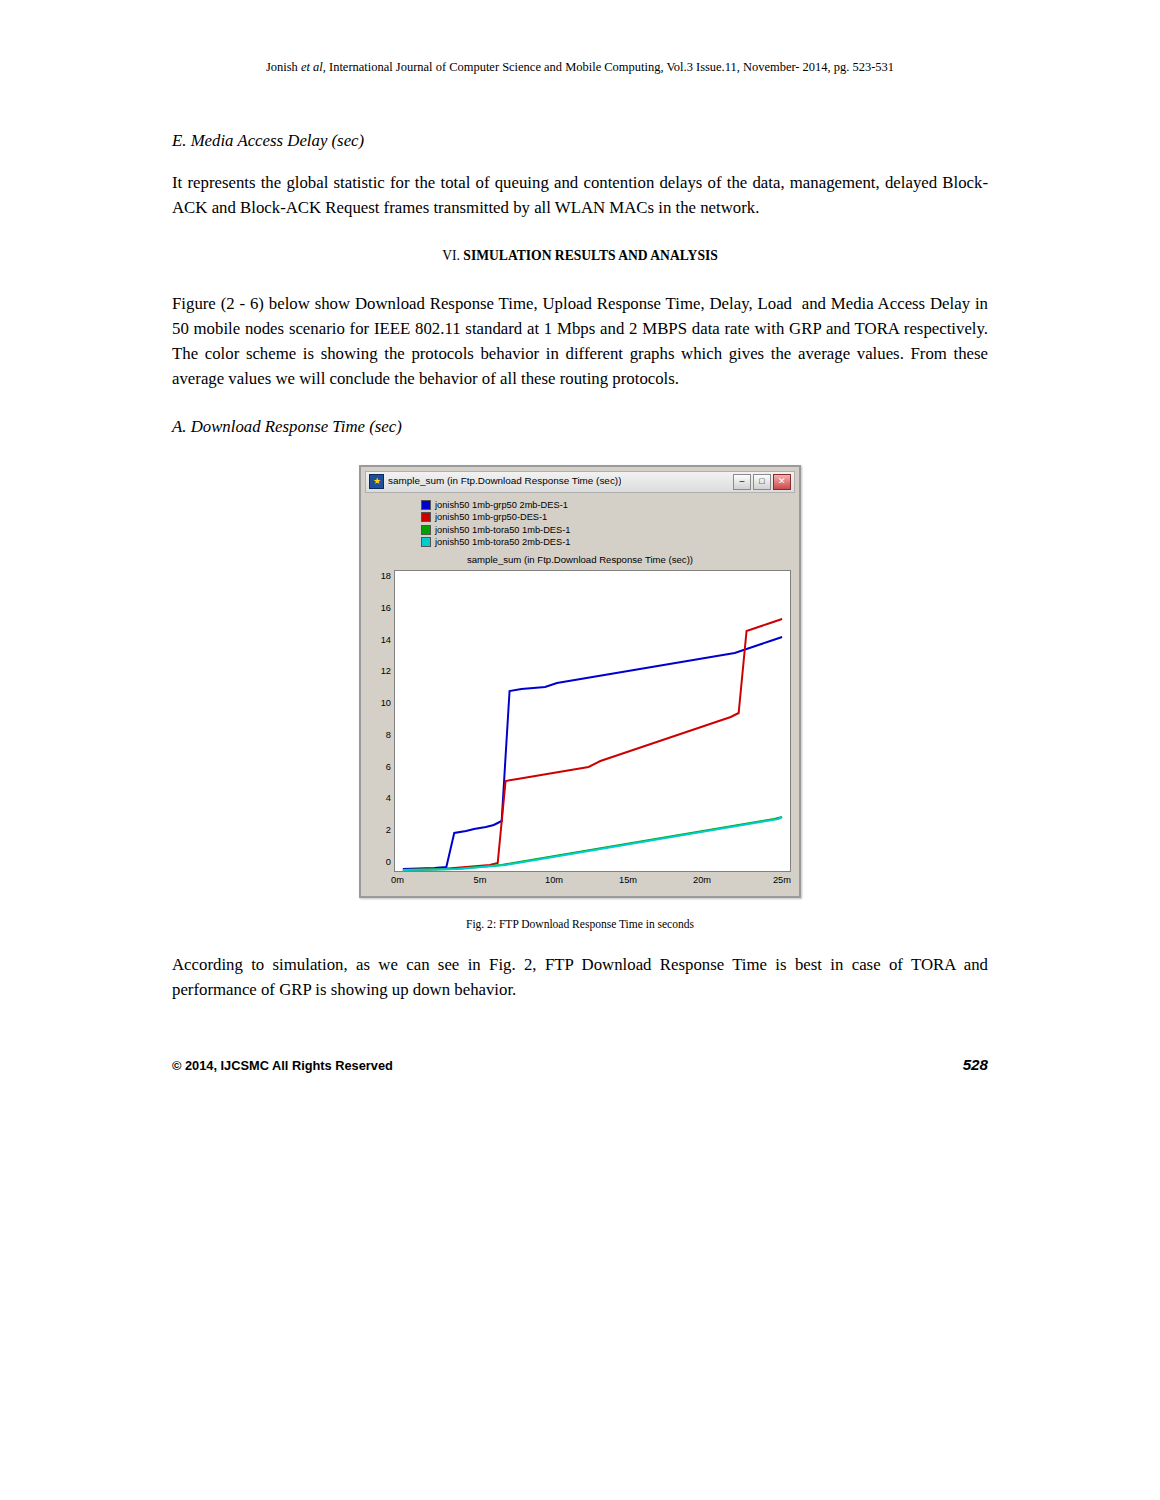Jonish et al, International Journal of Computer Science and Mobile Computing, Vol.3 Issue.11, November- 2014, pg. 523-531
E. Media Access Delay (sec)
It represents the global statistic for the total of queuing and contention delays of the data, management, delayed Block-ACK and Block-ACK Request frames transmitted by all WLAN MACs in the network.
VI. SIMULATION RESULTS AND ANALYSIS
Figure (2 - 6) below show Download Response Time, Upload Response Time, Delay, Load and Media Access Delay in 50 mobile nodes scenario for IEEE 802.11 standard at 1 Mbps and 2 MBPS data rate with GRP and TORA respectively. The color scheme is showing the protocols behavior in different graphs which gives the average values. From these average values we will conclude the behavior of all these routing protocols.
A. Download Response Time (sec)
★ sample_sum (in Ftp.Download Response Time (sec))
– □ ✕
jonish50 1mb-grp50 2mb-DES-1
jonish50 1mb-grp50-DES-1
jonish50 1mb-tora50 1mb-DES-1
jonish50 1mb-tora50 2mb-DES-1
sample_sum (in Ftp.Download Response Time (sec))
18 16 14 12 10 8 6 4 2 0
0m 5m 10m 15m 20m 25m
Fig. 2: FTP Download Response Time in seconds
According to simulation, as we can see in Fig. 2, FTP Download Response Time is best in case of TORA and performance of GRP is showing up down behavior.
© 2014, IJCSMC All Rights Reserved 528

________________________

> _Problem requirements_
If a line in the listing holds the word "Access", copy it out.

> _Solution for this exercise_
E. Media Access Delay (sec)
Figure (2 - 6) below show Download Response Time, Upload Response Time, Delay, Load and Media Access Delay in 50 mobile nodes scenario for IEEE 802.11 standard at 1 Mbps and 2 MBPS data rate with GRP and TORA respectively. The color scheme is showing the protocols behavior in different graphs which gives the average values. From these average values we will conclude the behavior of all these routing protocols.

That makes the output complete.